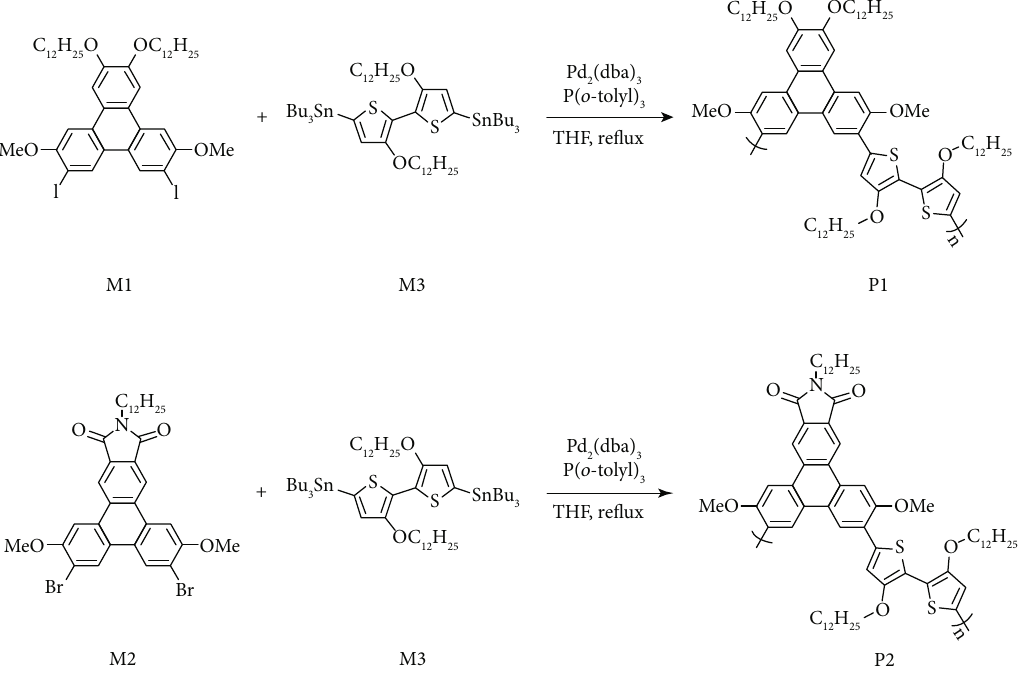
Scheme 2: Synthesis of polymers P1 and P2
==*==
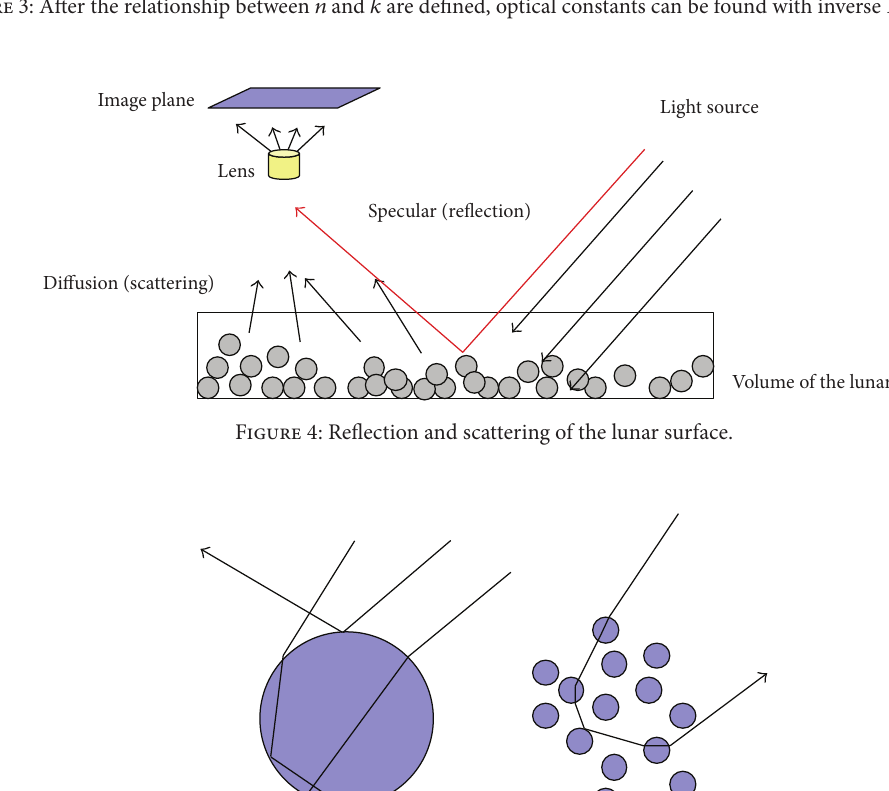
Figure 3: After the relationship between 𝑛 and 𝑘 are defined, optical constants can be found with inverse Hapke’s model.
==*==
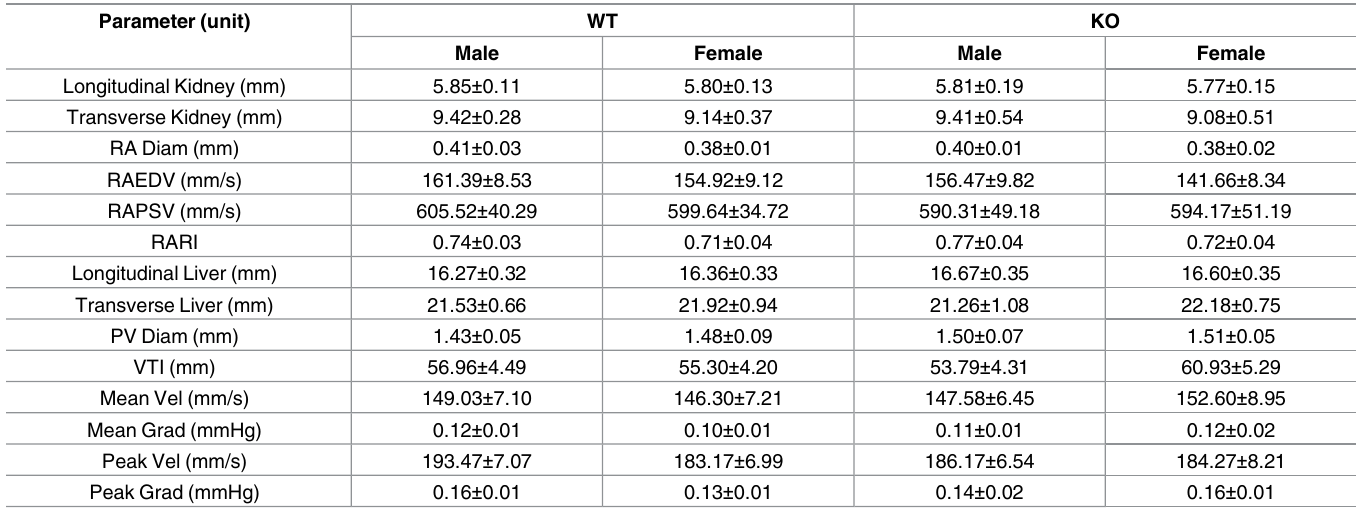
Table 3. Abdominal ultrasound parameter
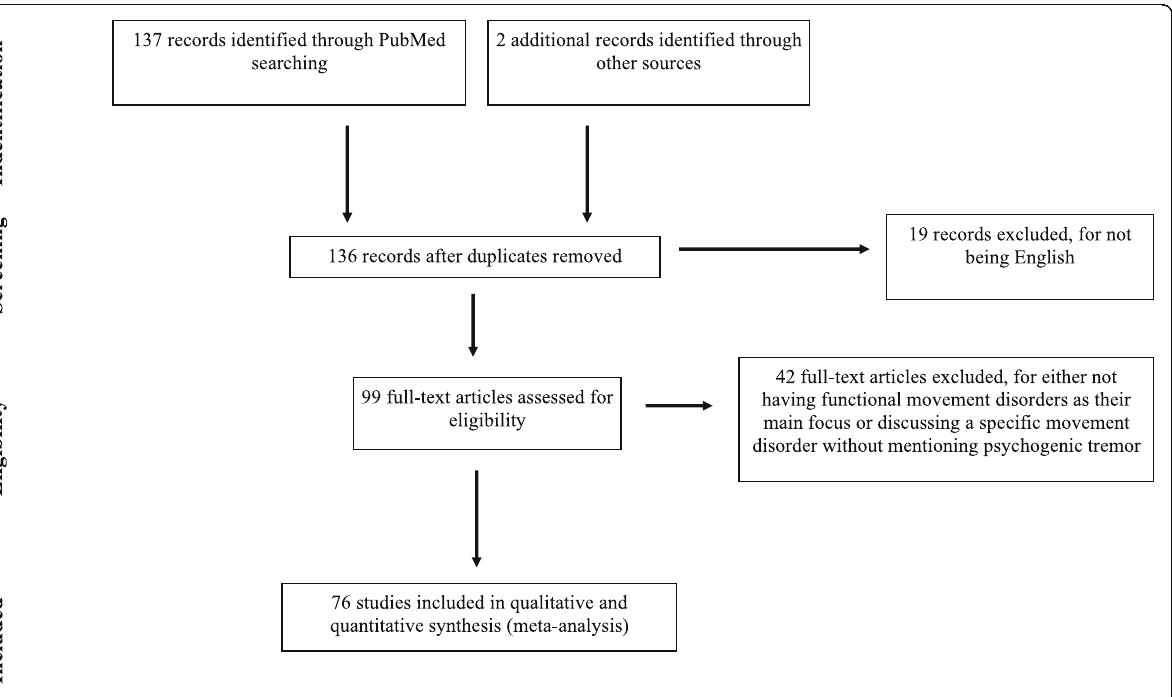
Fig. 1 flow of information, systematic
==*==
## Task to carry out
Return exactly the lines of the material above, starting at the line containing "Table 3. Abdominal ultrasound parameter" and finishing at the line containing "Fig. 1 flow of information, systematic", without any pictures.

## Output for this task
Table 3. Abdominal ultrasound parameter
Fig. 1 flow of information, systematic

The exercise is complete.